Durante os anos em que vivi longe do Ceará, ouvia meu pai reclamar: preciso voltar para minha terra, lá, as casas têm armador. Ao voltarmos, ele imediatamente trocou o colchão pelo pêndulo. E foi com certo espanto que percebi que, enquanto as mulheres seguiam na cama, alguns homens precisavam do balanço uterino para sonhar à noite, voltavam a ser indefesos. O punho que segurava papai era reforçado, afinal, a brutalidade de cada dia era amansada pelo vaivém daquele colo cor de céu.
Quando me deito em uma rede quero sair. O mar revolto chacoalha dentro do convés de algodão. Difícil não ficar marejada.
Só com o tempo entendi que para gozar de uma rede é preciso intimidade com seu miolo. O primeiro tombo que levei ao me sentar em uma despertou dias de humilhação. Meus primos gargalharam como se eu tivesse contado uma piada inédita, fato raro em terras cearenses. Jurei vingança e segui, por anos, a promessa de jamais me aventurar novamente em seu balancê.
Até que minha primeira filha nasceu e, no mesmo instante, pari a ignorância: eu não sabia ser mãe. Ninguém sabe, mas o fingimento pode ser um aliado. Meus peitos jorravam leite azedando cada julgamento sobre mim e o choro da bebê era a sinfonia do socorro: fome, cólica, sono, crescimento, calor.
O jogo de adivinha só terminou no dia em que, exausta, perdoei a rede. Me aproximei dela desconfiada, deitei em seu ventre e fomos ninadas, eu e minha filha. A danada da rede abriu um sorriso escancarado com sua varanda, como o de uma mãe que recebe o filho pródigo. Eu sabia que você voltaria, quase pude ouvi-la.
Oito anos depois das pazes, dentro da rede sou ninada por alguém que não está mais aqui. Há muito tempo os casulos foram rompidos e só as cascas podem ser vistas. Mas, quando me aconchego em seu interior, não me sinto solta, meu corpo já não procura mais um abraço cansado.

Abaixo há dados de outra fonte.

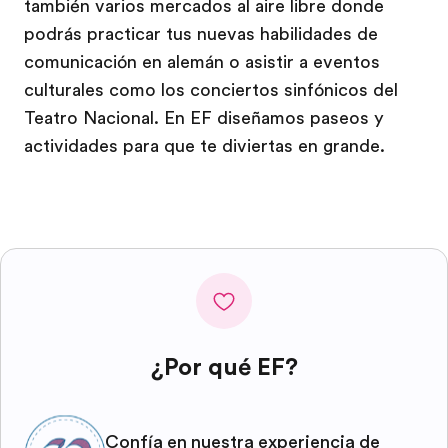
también varios mercados al aire libre donde
podrás practicar tus nuevas habilidades de
comunicación en alemán o asistir a eventos
culturales como los conciertos sinfónicos del
Teatro Nacional. En EF diseñamos paseos y
actividades para que te diviertas en grande.
¿Por qué EF?
Confía en nuestra experiencia de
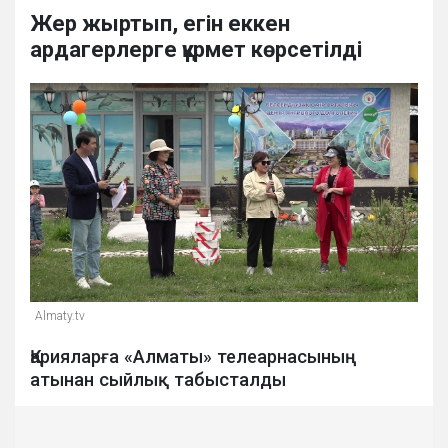
Жер жыртып, егін еккен
ардагерлерге құрмет көрсетілді
Almaty.tv
Қарияларға «Алматы» телеарнасының
атынан сыйлық табысталды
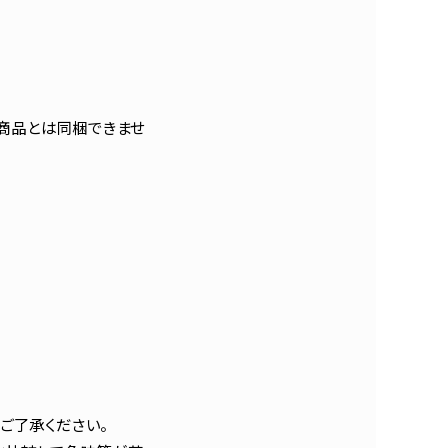
の商品とは同梱できませ
ご了承ください。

Empurro o pé na parede, pego impulso e, enquanto voo, escuto a índia Bartira, obra icônica do modernista Victor Brecheret, embalando na rede de pedra o sono do filho:
A rede vai.
A rede vem.
A noite cai,
Dorme neném!
A lua sai.
A rede vem.
A rede vai,
Dorme meu bem.
Fico envergada, tento sair do útero têxtil, mas ele me prende com saudade, sabe que toda mulher embala uma nova raça.